Avoid unnecessary computation. It will make everyone happier and the code cleaner.

Example 3 - isEven

Let’s now check if a given number is even:

in Java:

public boolean isEven( int x ) {
	x = Math.abs(x);
	boolean isEven = false;
	for ( int i = 2; i <= x; i+=2 ) {
		isEven = i == x;
	}
	return isEven;
}

in Haskell:

isEven :: Int -> Bool
isEven x = elem absX [2,4..absX]
	where absX = abs x

… “But it works”! Yes, it does, but why would we want this to be our code when it can be this simple instead?


public boolean isEven( int x ) {
	return x % 2 == 0;
}
isEven :: Int -> Bool
isEven x = mod x 2 == 0 

Example 4 - Not making use of the language

It is also important to be aware of what the language we are using can do for us, otherwise we end up doing things like this:

public List<Integer> getList() {
	List<Integer> newList = new ArrayList<>();
	for (int i = 0; i < this.list.size(); i++) {
		newList.add(this.list.get(i));
	}
	return newList;
}

instead of this:

public List<Integer> getList() {
	return new ArrayList<>(list);
}

The first version does the work, but that is not how we want it.

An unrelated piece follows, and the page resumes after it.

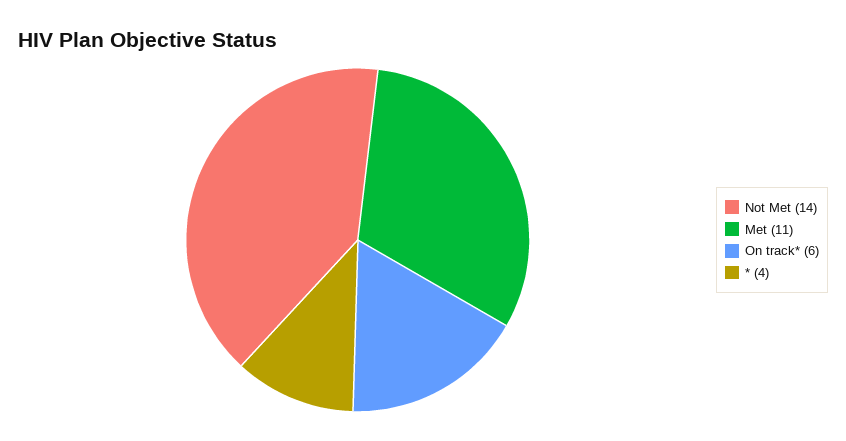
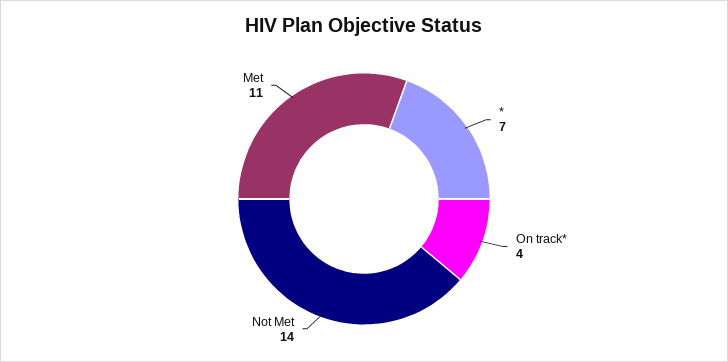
On track*: 6 -> 4
*: 4 -> 7

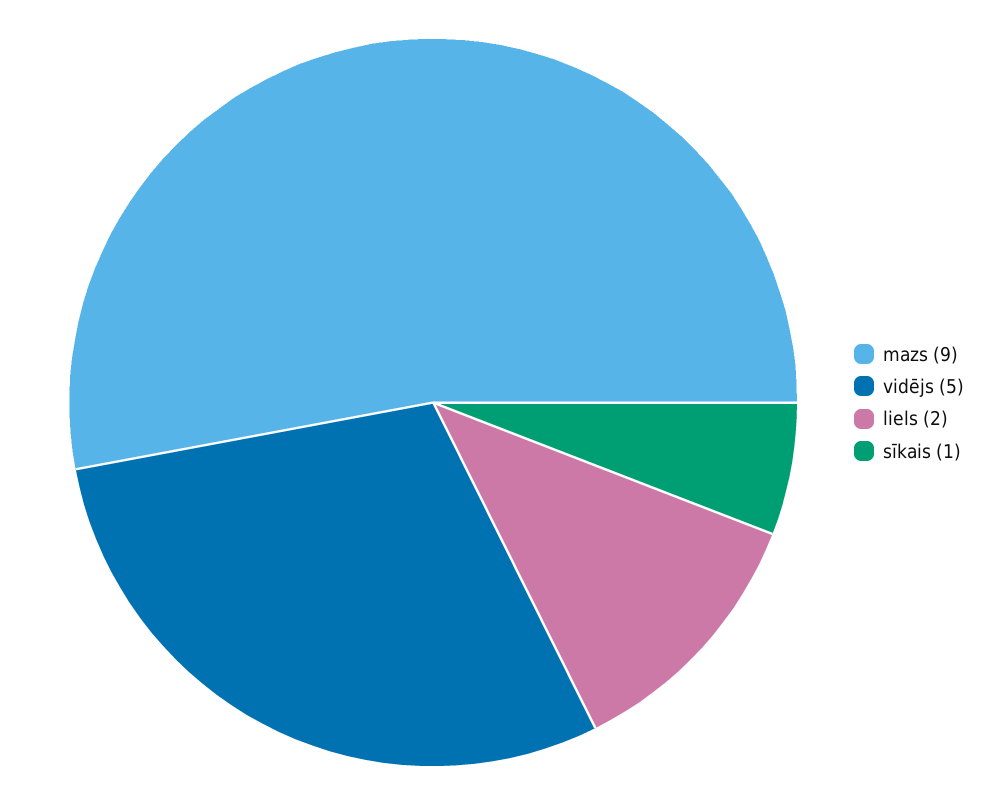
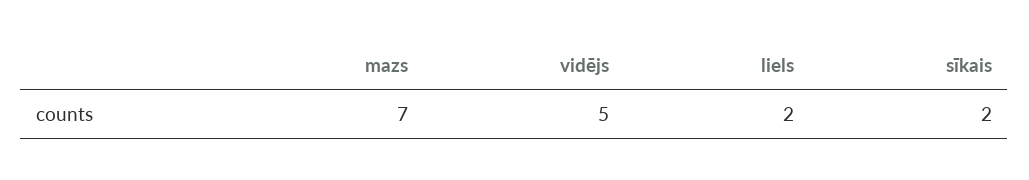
mazs: 9 -> 7
sīkais: 1 -> 2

Imagine that this situation gets repeated all around your code: you will end up taking 10 times more to read it, with 5 times more lines of code and with (much more) uncertainty.

If the language doesn’t support something specific that you need to do all around, encapsulate it and then you can use it in a clean way.

Little bad things together become terrible so avoid the “But it works” excuse and refactor your code instead, making it simpler and cleaner.
Don’t do it only for yourself but also for your teammates and for the sake of the sotware you are developing together as a team.